Kigali a levé le dernier voile sur une réalité que la diplomatie internationale feignait d’ignorer. En conditionnant l’acheminement de l’aide humanitaire vers Goma à un passage par Doha, le Rwanda a révélé, malgré lui, le lien organique qui unit son armée au mouvement rebelle M23. Ce geste, en apparence technique, résonne comme un aveu politique et militaire.
Tout est parti d’une proposition française. Paris, à l’initiative d’une conférence humanitaire, avait suggéré la réouverture partielle de l’aéroport de Goma pour permettre des vols humanitaires légers à destination des populations civiles piégées dans la zone de conflit. Une mesure pragmatique, dépourvue de toute portée militaire. Mais la réaction de Kigali a pris de court plus d’un observateur.

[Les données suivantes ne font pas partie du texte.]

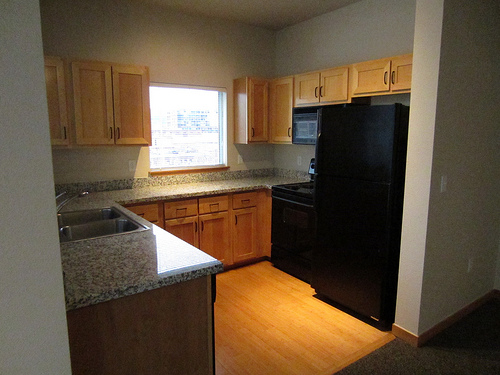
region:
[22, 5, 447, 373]
Kitchen in a house.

Le Rwanda a rejeté la proposition, préférant un transit “via Doha”. À première vue, un simple choix logistique. En réalité, une déclaration géopolitique. Doha est le théâtre des discussions dites de paix entre Kinshasa et le M23 , un groupe armé que Kigali continue de présenter comme “congolais”, tout en niant toute implication directe. En imposant cette escale diplomatique, Kigali a offert la clé de lecture que beaucoup attendaient.
Cet épisode consacre l’effondrement du narratif officiel rwandais. Si le M23 est réellement une rébellion congolaise, pourquoi le Rwanda s’arroge-t-il le droit de rediriger un processus humanitaire vers une plateforme de négociation qui le concerne indirectement ? En liant la logistique humanitaire à un forum où son armée officie par procuration, Kigali signe son propre aveu : le RDF/M23 n’est qu’une extension de son appareil militaire.
L’argument humanitaire a donc servi de révélateur. En voulant contrôler le flux de l’aide, Kigali n’a pas seulement montré sa main il a reconnu, sans le dire, sa position de commanditaire. Aucun État étranger n’a le pouvoir de bloquer une aide humanitaire à destination d’un pays voisin, sauf s’il considère la zone concernée comme relevant de sa sphère d’influence ou d’occupation.
Cette posture met à mal la fiction diplomatique entretenue depuis des mois. Derrière la façade des “pourparlers de paix”, se cache une réalité de guerre par procuration. Le M23, souvent présenté comme un acteur autonome, agit en réalité comme une brigade avancée de l’armée rwandaise, bénéficiant de son soutien logistique, de ses renseignements et de ses chaînes d’approvisionnement.
En redirigeant l’humanitaire vers Doha, Kigali ne cherche pas seulement à gagner du temps. Il cherche à légitimer le M23 comme interlocuteur politique de plein droit, en le plaçant sur le même plan que l’État congolais. C’est une manière subtile mais désormais démasquée de transformer une force d’occupation en acteur politique légitime aux yeux de la communauté internationale.
Pour Kinshasa, cette manœuvre a le mérite de la clarté. Elle confirme que les négociations dites “indirectes” ne sont qu’une mise en scène diplomatique. Les véritables pourparlers ne se jouent pas entre la RDC et une rébellion interne, mais bien entre deux États , l’un officiellement agresseur, l’autre officiellement victime , sous le vernis d’un dialogue humanitaire.
La communauté internationale se retrouve désormais face à un choix. Continuer à traiter le M23 comme une entité autonome reviendrait à entériner le mensonge stratégique de Kigali. À l’inverse, reconnaître la responsabilité directe du Rwanda dans le conflit ouvrirait la voie à une redéfinition du cadre diplomatique et des sanctions internationales.
Le masque est tombé. En tentant de détourner une initiative humanitaire vers un terrain de négociation politique, Kigali a signé la fin de sa fiction. L’humanitaire, censé transcender les calculs géopolitiques, a révélé l’essentiel : il n’y a pas de “rébellion” indépendante, seulement une armée d’occupation qui avance sous un faux drapeau.